Simple, but it’s truncation rather than decay, so information from 13 days ago and yesterday sit at the same weight in context.

The real pain point is task_signals.
Something like “I want to look into auto-generating OGP images” that I muttered two weeks ago keeps showing up as a job suggestion long after I’ve lost interest.
Having to mentally skip “I don’t need this anymore” every time suggestions come up is quietly stressful.
Same with profile—“knowledgeable about security articles” still applies, but “recently interested in Rust” might have expired after a month.
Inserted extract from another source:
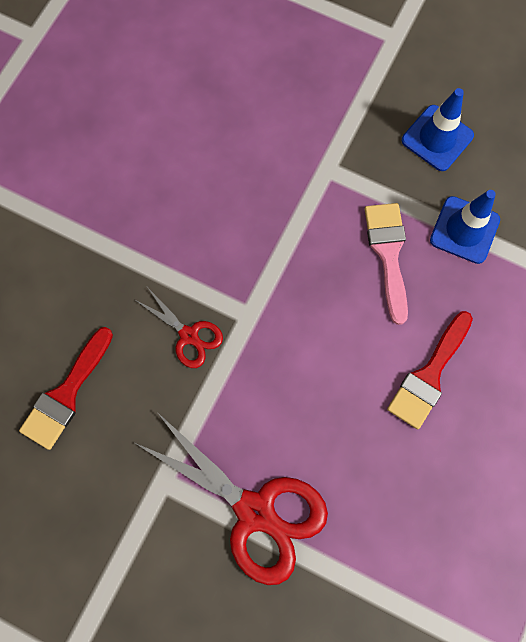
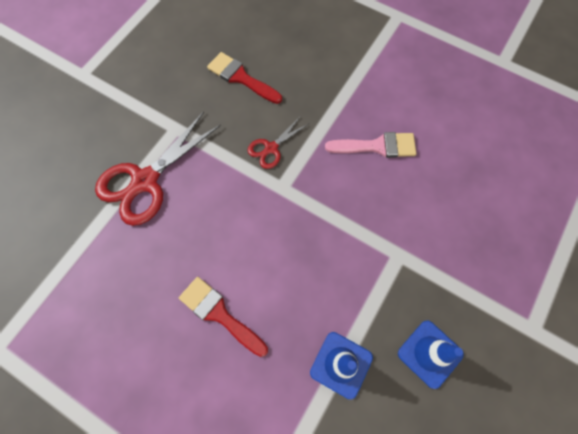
camera: 95 degrees right, 5 degrees down
(388, 253) = (323, 295): pink brush -> pink brush (377, 146)

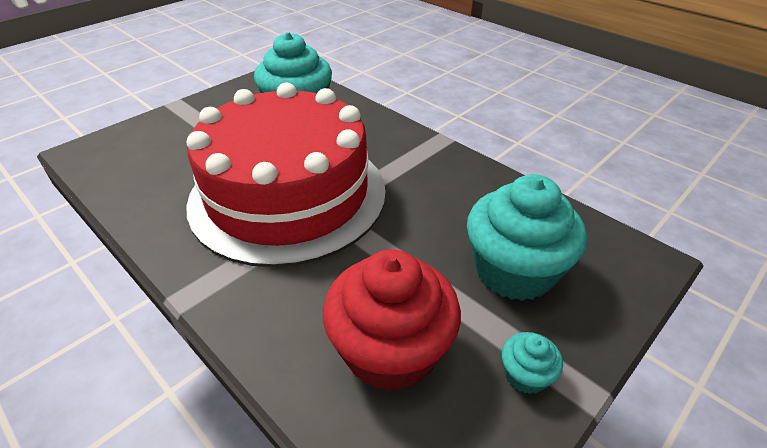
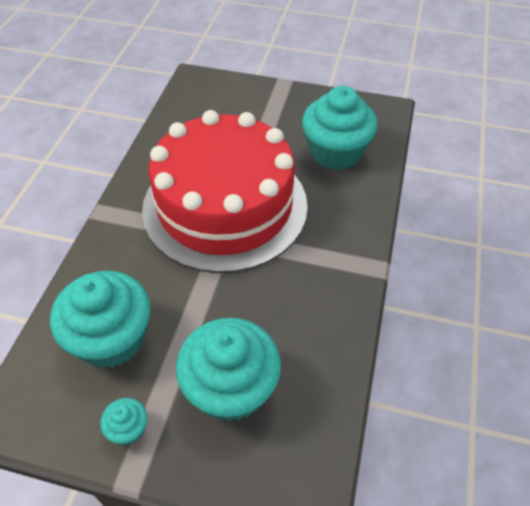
camera: 60 degrees right, 10 degrees up
(390, 350) = (112, 338): red cupcake -> turquoise cupcake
Adopting YourMemory’s per-category decay rates wholesale would be overkill, but the concept is useful.
Treat task_signals as a short-lived category like failure and decay them rapidly after about a week.
Treat profile as a long-lived category like strategy—keep it for months, but gradually weaken entries that aren’t referenced.
today is fine with the current date-based cutoff.
Diary data has dates as its identity, so deletion makes more semantic sense than decay.

One more thing I want is retrieval-frequency reinforcement.
Like YourMemory’s recall_count, boosting the strength of memories actually used during job context construction would naturally separate “knowledge that repeatedly helps” from “a thought I mentioned once.”
The current Heartbeat doesn’t have that mechanism, so even just reordering the 80 entries by usage frequency would probably improve suggestion quality.